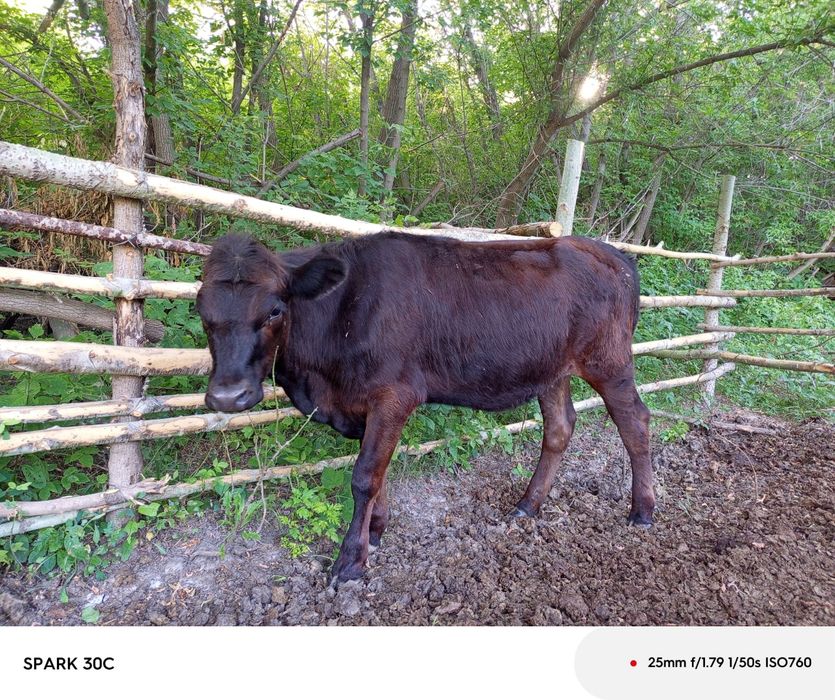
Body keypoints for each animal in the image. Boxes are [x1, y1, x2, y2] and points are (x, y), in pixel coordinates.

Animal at [196, 231, 654, 584]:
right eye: (201, 312)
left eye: (275, 309)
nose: (228, 397)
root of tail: (610, 252)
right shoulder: (363, 404)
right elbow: (376, 472)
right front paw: (376, 532)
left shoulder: (394, 394)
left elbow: (364, 476)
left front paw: (351, 561)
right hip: (552, 368)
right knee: (559, 427)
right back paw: (527, 505)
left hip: (609, 361)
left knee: (635, 422)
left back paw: (642, 511)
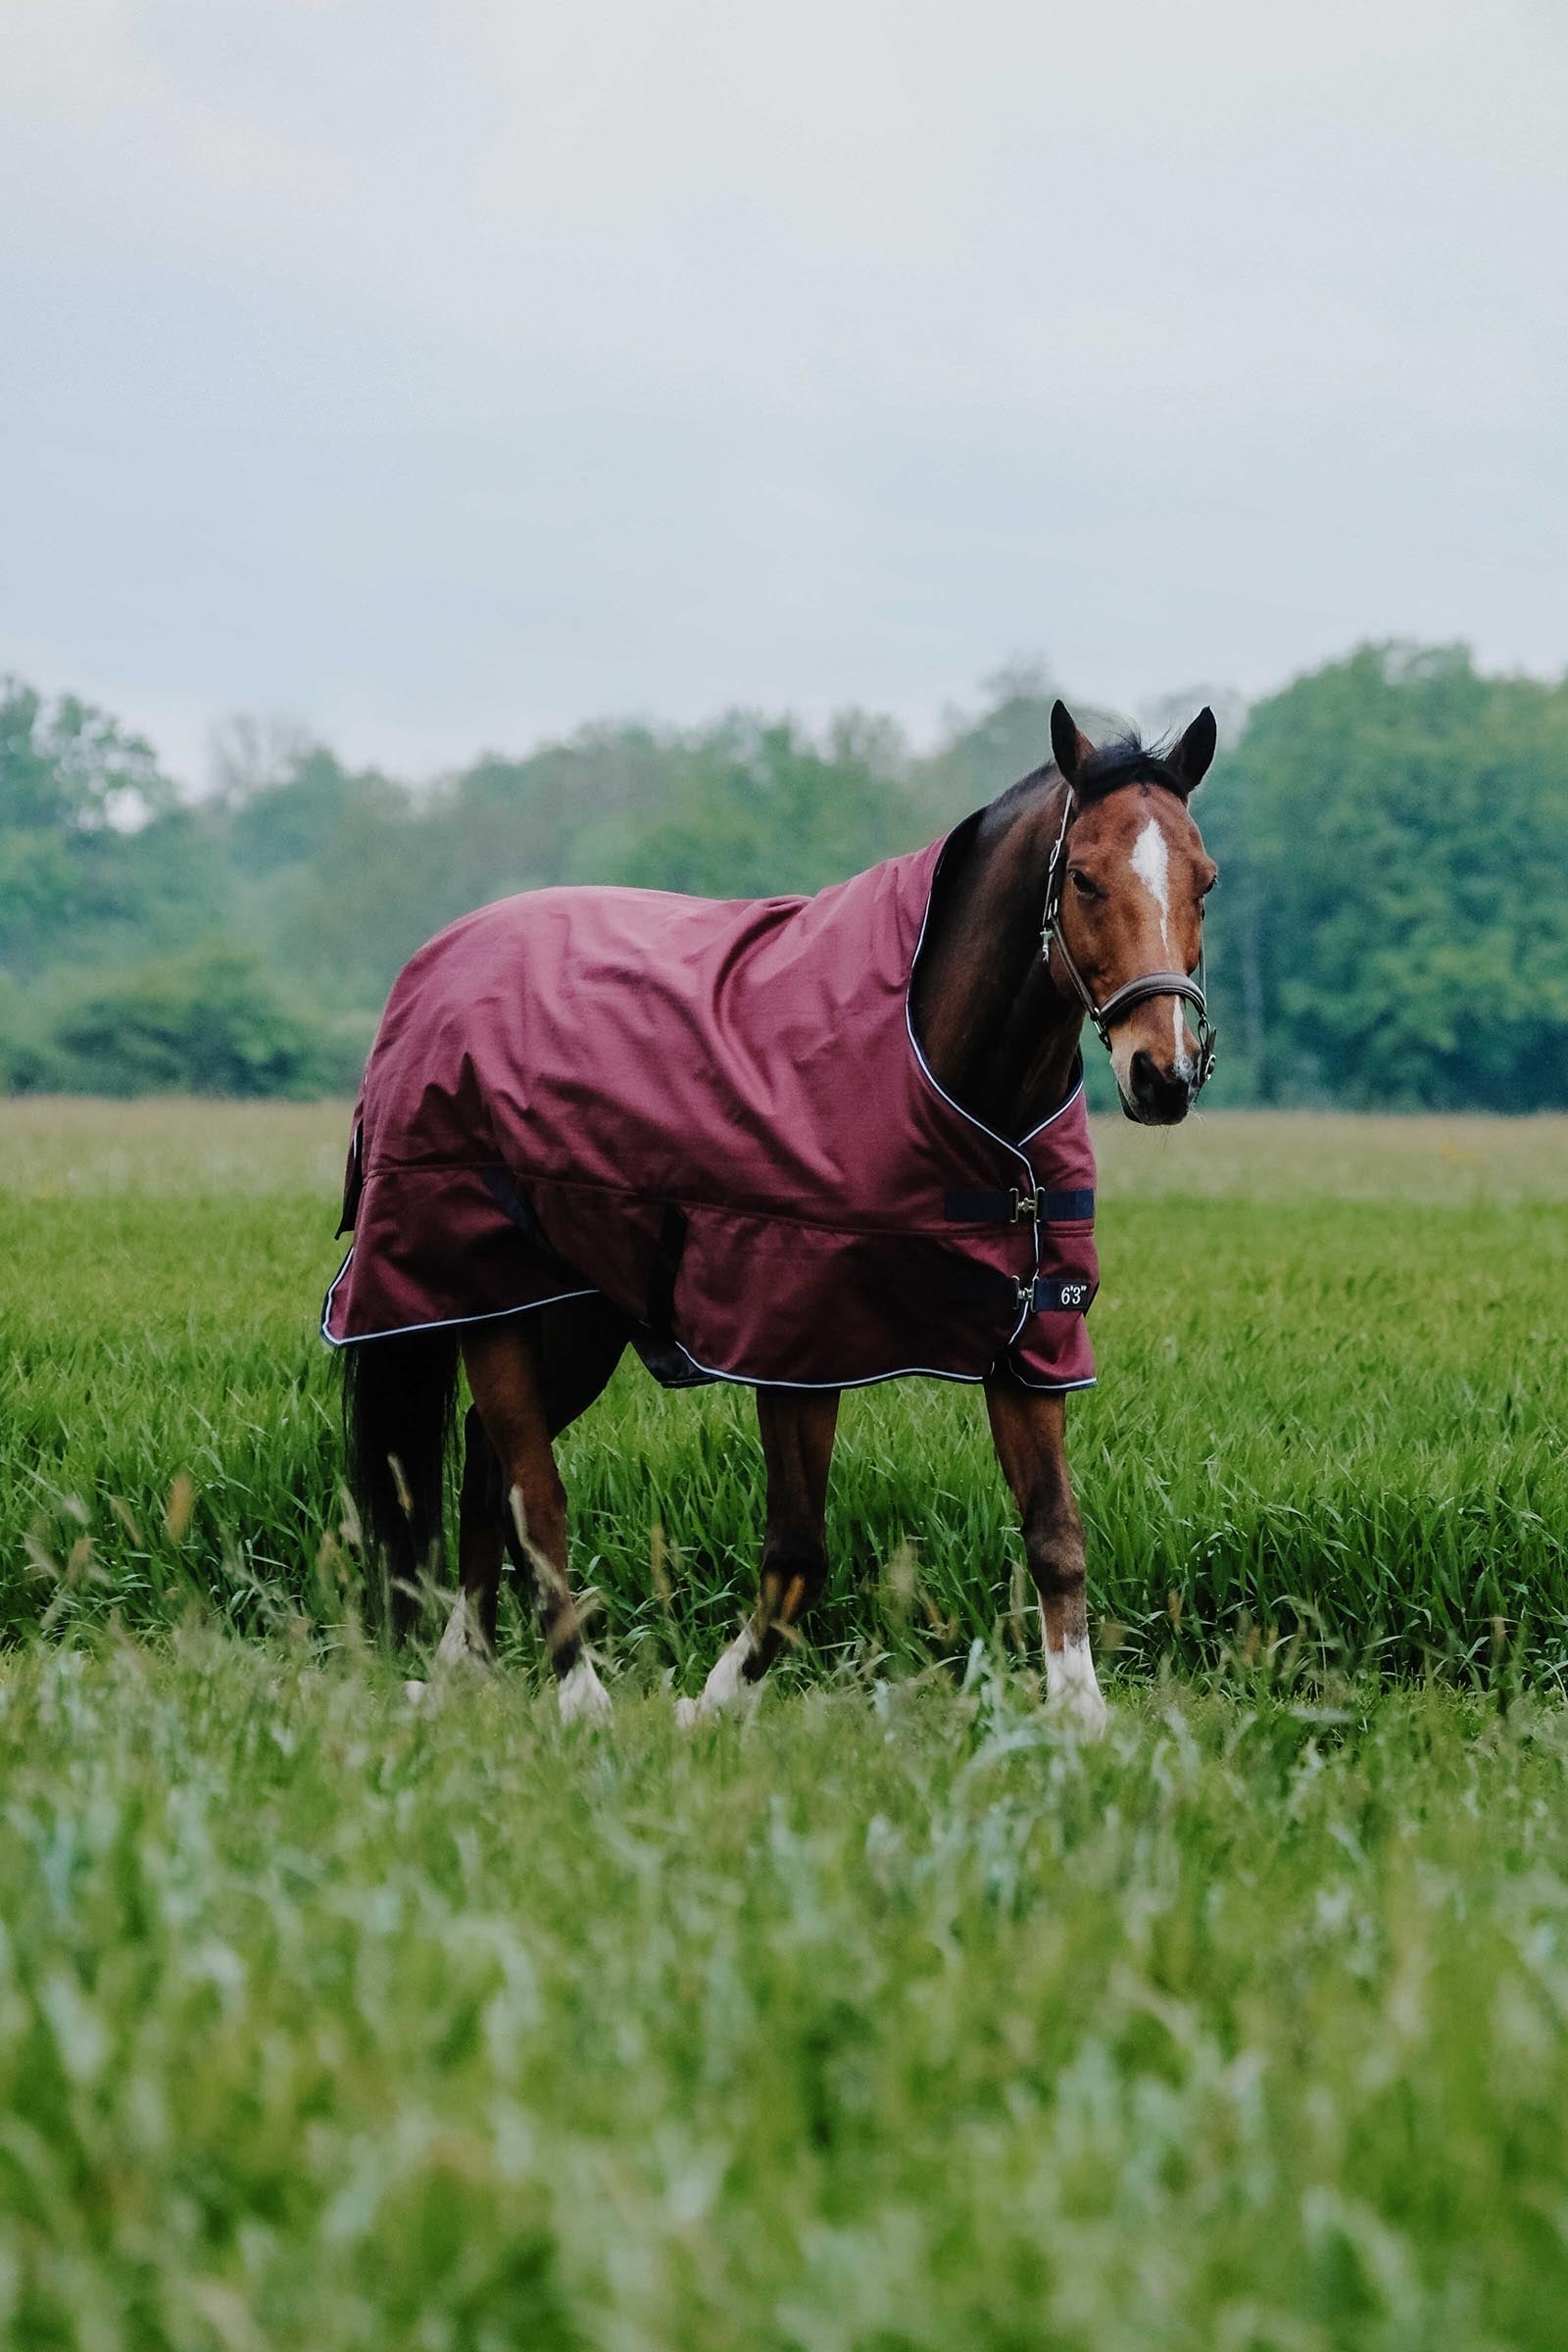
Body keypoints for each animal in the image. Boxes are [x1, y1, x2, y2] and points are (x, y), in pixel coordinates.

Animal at [330, 700, 1218, 1735]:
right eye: (1082, 876)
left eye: (1205, 880)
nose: (1163, 1074)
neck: (944, 1077)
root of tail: (433, 965)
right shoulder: (797, 1347)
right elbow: (797, 1555)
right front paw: (710, 1704)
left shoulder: (1030, 1340)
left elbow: (1056, 1534)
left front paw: (1082, 1718)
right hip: (486, 1295)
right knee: (529, 1492)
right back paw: (580, 1696)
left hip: (575, 1315)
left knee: (482, 1466)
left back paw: (458, 1671)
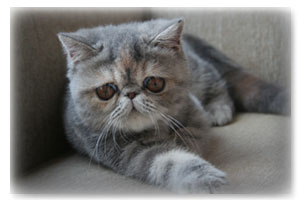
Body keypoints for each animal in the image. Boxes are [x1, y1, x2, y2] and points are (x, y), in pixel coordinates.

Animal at [57, 18, 290, 194]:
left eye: (154, 83)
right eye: (106, 91)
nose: (131, 93)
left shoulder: (194, 114)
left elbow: (192, 135)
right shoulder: (121, 151)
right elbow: (171, 162)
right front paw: (211, 183)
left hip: (201, 73)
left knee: (217, 81)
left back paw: (218, 110)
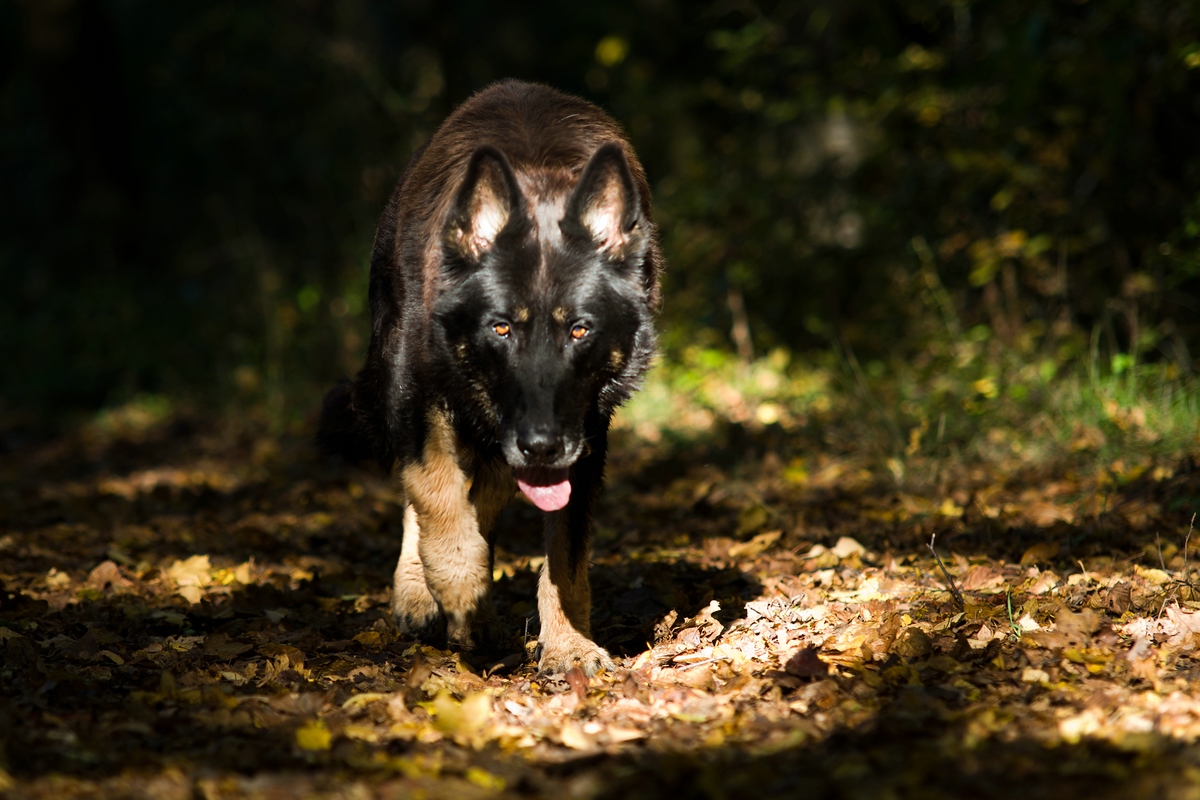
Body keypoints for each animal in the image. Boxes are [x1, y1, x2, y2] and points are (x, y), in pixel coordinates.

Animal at [314, 81, 662, 671]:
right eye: (501, 327)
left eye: (580, 330)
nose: (542, 446)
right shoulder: (420, 388)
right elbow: (434, 488)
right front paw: (455, 585)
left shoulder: (587, 429)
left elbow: (566, 554)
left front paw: (567, 643)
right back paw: (423, 593)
□ □ □ □
* TASK *
What you return should be only the lines from the line with "left back paw: (218, 110)" through the last line of the listing above, exactly, both ends included, pictures excluded.

* WRITTEN SOLUTION *
left back paw: (218, 110)
Body keypoints for each animal in the image. Boxes are [x1, y1, x2, y2] and points are (x, y), in pixel coordinates.

Animal at [314, 81, 662, 671]:
right eye: (501, 327)
left eye: (580, 330)
nose: (542, 446)
right shoulder: (420, 388)
right elbow: (434, 488)
right front paw: (455, 585)
left shoulder: (587, 429)
left elbow: (566, 554)
left front paw: (567, 643)
right back paw: (423, 593)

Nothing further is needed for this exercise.